### To do
Reproduce every line of the records below verbatim, omitting the pictures.

### Dataset content
+ + + + + + +
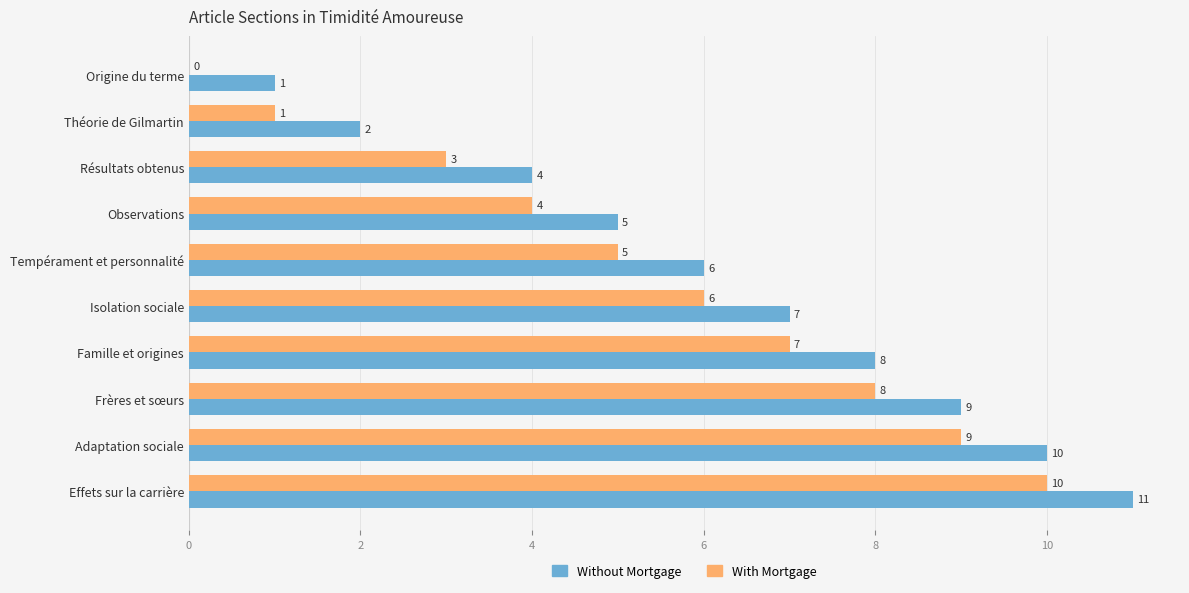

What is the total value across all series at Théorie de Gilmartin?

3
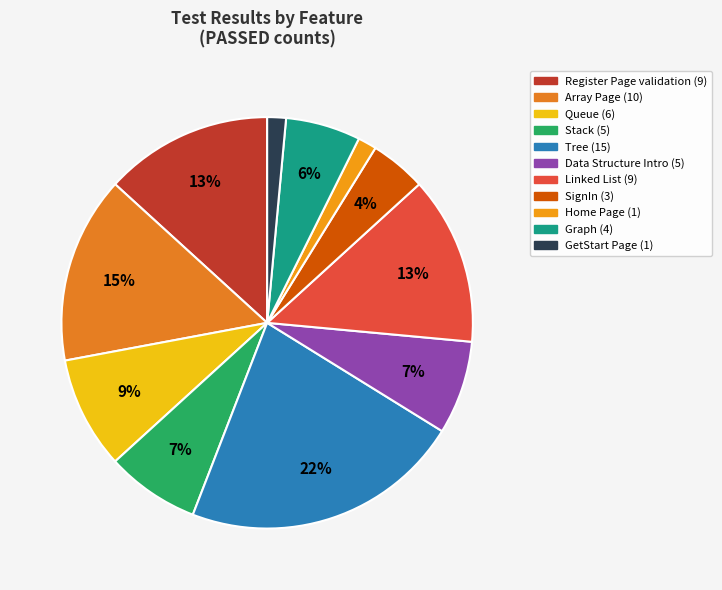

Combined, do Array Page and Data Structure Intro account for over 50%?

No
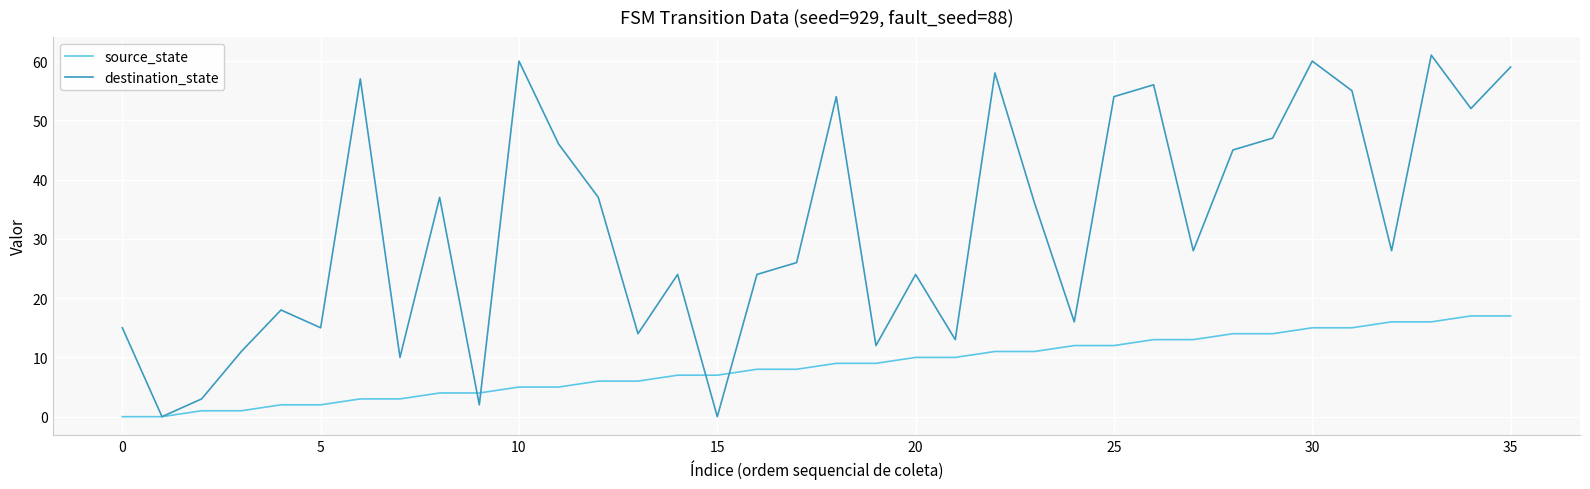

What is the maximum value shown in the chart?

61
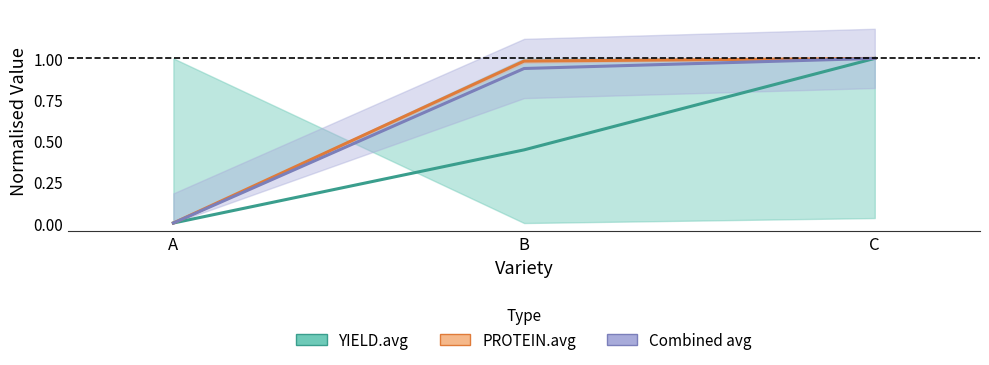

Is it true that YIELD.avg equals 0.0 at A?

True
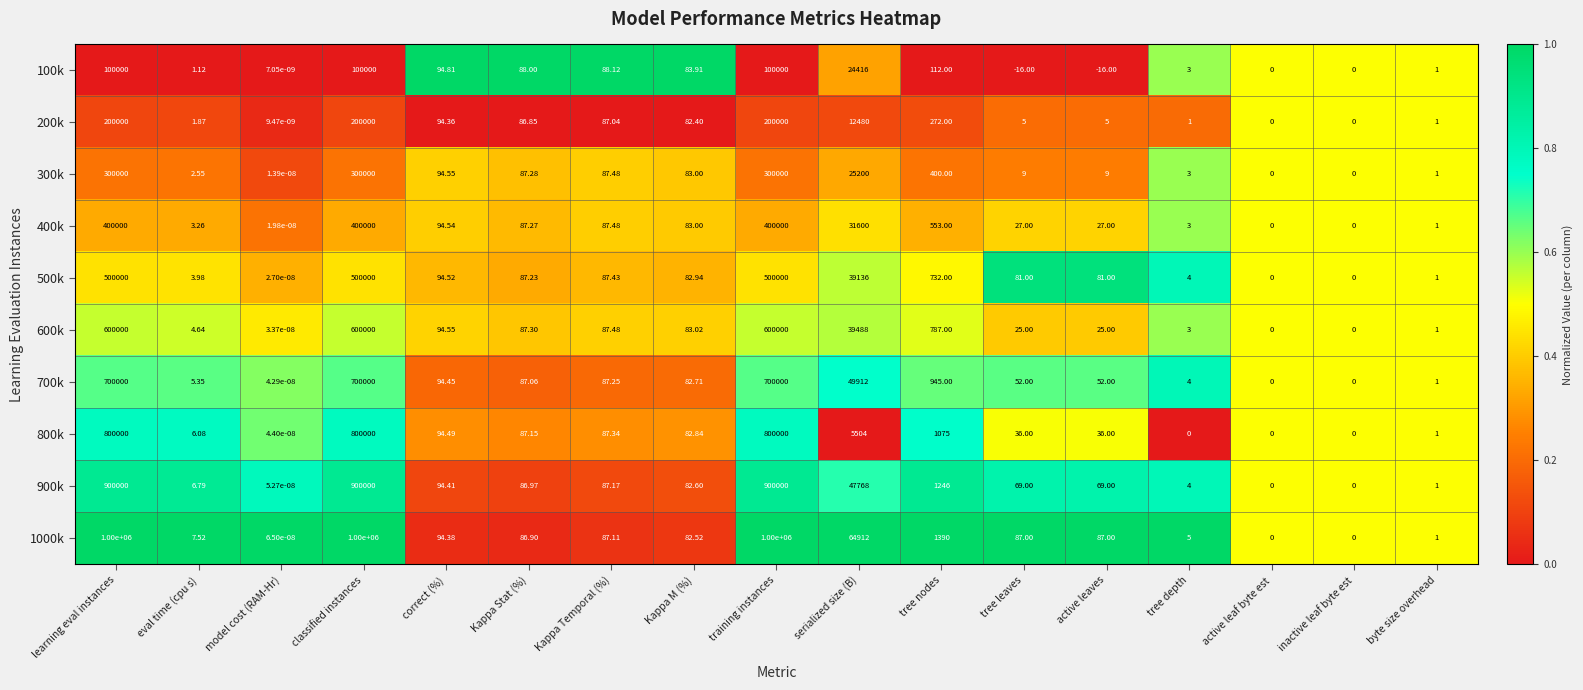

Is the value of 600k at Kappa M (%) greater than the value of 800k at classified instances?

No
+ + + + + + +
### Your solution
What is the total value across all series at Théorie de Gilmartin?

3

Combined, do Array Page and Data Structure Intro account for over 50%?

No

What is the maximum value shown in the chart?

61

Is it true that YIELD.avg equals 0.0 at A?

True

Is the value of 600k at Kappa M (%) greater than the value of 800k at classified instances?

No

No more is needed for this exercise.